Черный кобель, услышав щелчок, перестал выть.
И тут на деда Дементия стало находить. Он вдруг увидел, как Герка поворотил морду и сплюнул. Цвыркнул сквозь зубы, как плюют мужики, накурившись самосаду. А потом лениво пробежал несколько шагов по забору и спрыгнул на улицу.
Дед Дементий после этого случая захворал. Прямо не слезал с печи. Лежал там, свернувшись калачиком, и поглядывал из-под тулупа нездорово блестящими глазами. Иногда только он подманивал слабым пальцем кого-нибудь из сыновей и шепотом говорил:
– Герка-то, а?
– Что, тятя? – участливо спрашивали сыновья.
– Нечистая сила! – мигал дед.
Этими днями и забрел к Гришкиным прохожий человек. Странник. Был он какой-то ненастоящий, слепленный будто: одежда простая мужицкая, а руки тонкие. Странник пил чай и сахар не прикусывал, а бросал в стакан и размешивал черенком ложки. Лицо вроде русское, а когда разговаривал, язык ломал на цыганский манер.
– От чаек дак чаек! – нахваливал он. – Кирпичный, батенька, чаек – сразу видно. Кирпичный я люблю. Вот малиновый мне на дух не надо.
Бабка Пелагея не утерпела и сказала:
– Да ведь ты малиновый пьешь.
– Ну?! – удивился странник. – А скажи ты – ну как кирпичный!
Потом странник вышел на двор покурить и соблазнился Геркой.
– На что тебе такая собака, отец? – пристал он к деду. – Жрет, небось, побольше лошади?
– Жрет, – сознался дед Дементий. – Не токмо свое, чужое жрет.
– Рискуешь ты с ним, отец, – пугал деда странник. – Ох, рискуешь! Вот спросят тебя товарищи: зачем такого тигра держишь, а? Кого им травить собираешься?
– Рыскую, – согласился дед. – А то как же.
– А ты продай его мне. Я хорошие деньги заплачу.
– Поймаешь – бери за так, – ответил дед.
– Зачем его ловить, – сказал прохожий. – Ловить мы его не будем. – И с этими словами он смело пошел на черного кобеля.
И тут случилось удивительное: Герка заюлил хвостом, лег на пузо и сам пополз к ногам странника.

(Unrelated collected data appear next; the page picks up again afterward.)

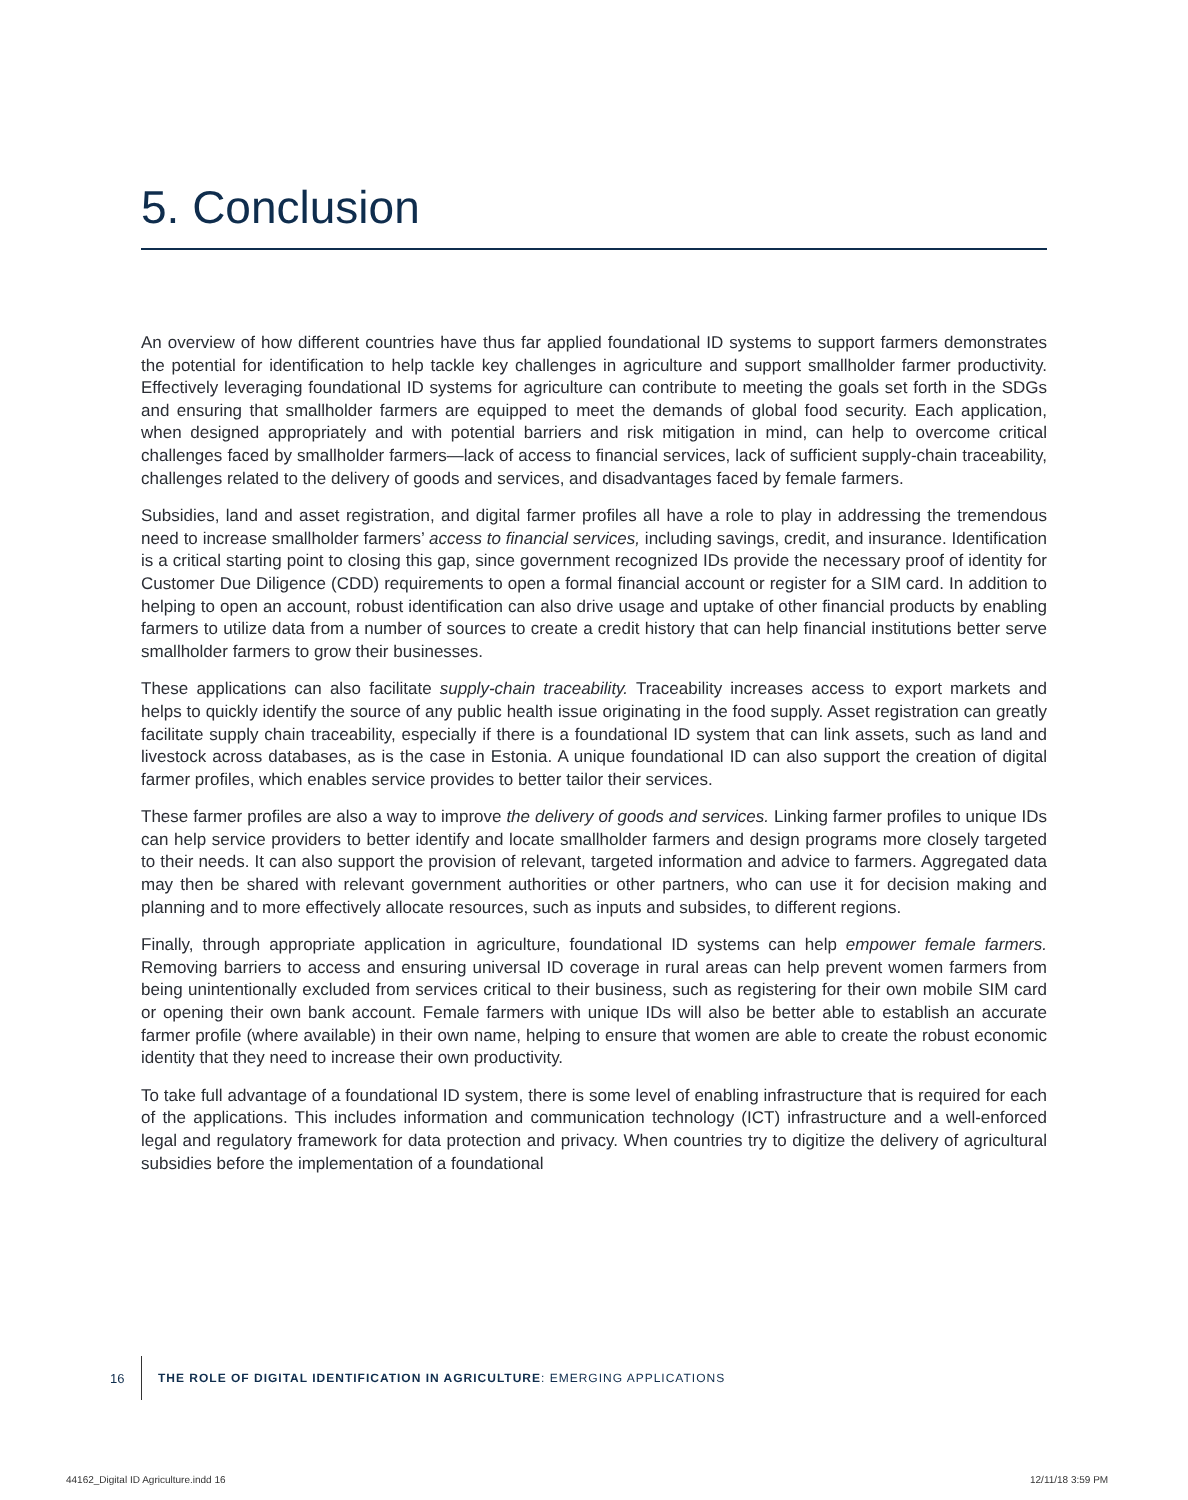5. Conclusion
An overview of how different countries have thus far applied foundational ID systems to support farmers demonstrates the potential for identification to help tackle key challenges in agriculture and support smallholder farmer productivity. Effectively leveraging foundational ID systems for agriculture can contribute to meeting the goals set forth in the SDGs and ensuring that smallholder farmers are equipped to meet the demands of global food security. Each application, when designed appropriately and with potential barriers and risk mitigation in mind, can help to overcome critical challenges faced by smallholder farmers—lack of access to financial services, lack of sufficient supply-chain traceability, challenges related to the delivery of goods and services, and disadvantages faced by female farmers.
Subsidies, land and asset registration, and digital farmer profiles all have a role to play in addressing the tremendous need to increase smallholder farmers’ access to financial services, including savings, credit, and insurance. Identification is a critical starting point to closing this gap, since government recognized IDs provide the necessary proof of identity for Customer Due Diligence (CDD) requirements to open a formal financial account or register for a SIM card. In addition to helping to open an account, robust identification can also drive usage and uptake of other financial products by enabling farmers to utilize data from a number of sources to create a credit history that can help financial institutions better serve smallholder farmers to grow their businesses.
These applications can also facilitate supply-chain traceability. Traceability increases access to export markets and helps to quickly identify the source of any public health issue originating in the food supply. Asset registration can greatly facilitate supply chain traceability, especially if there is a foundational ID system that can link assets, such as land and livestock across databases, as is the case in Estonia. A unique foundational ID can also support the creation of digital farmer profiles, which enables service provides to better tailor their services.
These farmer profiles are also a way to improve the delivery of goods and services. Linking farmer profiles to unique IDs can help service providers to better identify and locate smallholder farmers and design programs more closely targeted to their needs. It can also support the provision of relevant, targeted information and advice to farmers. Aggregated data may then be shared with relevant government authorities or other partners, who can use it for decision making and planning and to more effectively allocate resources, such as inputs and subsides, to different regions.
Finally, through appropriate application in agriculture, foundational ID systems can help empower female farmers. Removing barriers to access and ensuring universal ID coverage in rural areas can help prevent women farmers from being unintentionally excluded from services critical to their business, such as registering for their own mobile SIM card or opening their own bank account. Female farmers with unique IDs will also be better able to establish an accurate farmer profile (where available) in their own name, helping to ensure that women are able to create the robust economic identity that they need to increase their own productivity.
To take full advantage of a foundational ID system, there is some level of enabling infrastructure that is required for each of the applications. This includes information and communication technology (ICT) infrastructure and a well-enforced legal and regulatory framework for data protection and privacy. When countries try to digitize the delivery of agricultural subsidies before the implementation of a foundational
16 THE ROLE OF DIGITAL IDENTIFICATION IN AGRICULTURE: EMERGING APPLICATIONS
44162_Digital ID Agriculture.indd 16
12/11/18 3:59 PM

Так они и ушли со двора: впереди этот чертов цыган, а за ним – стелющийся по земле черный кобель.
В деревне после решили: черный кобель был нечистый. Это, мол, он часа своего ждал – когда за ним оттуда пришлют. Вот и прислали. Еще потому так твердо решили, что странник, пока шел улицей, все словно бы приплясывал и бормотал чего-то себе под нос – видать, заговор.
…Что бормотал странник, знали только ребятишки, бежавшие рядом.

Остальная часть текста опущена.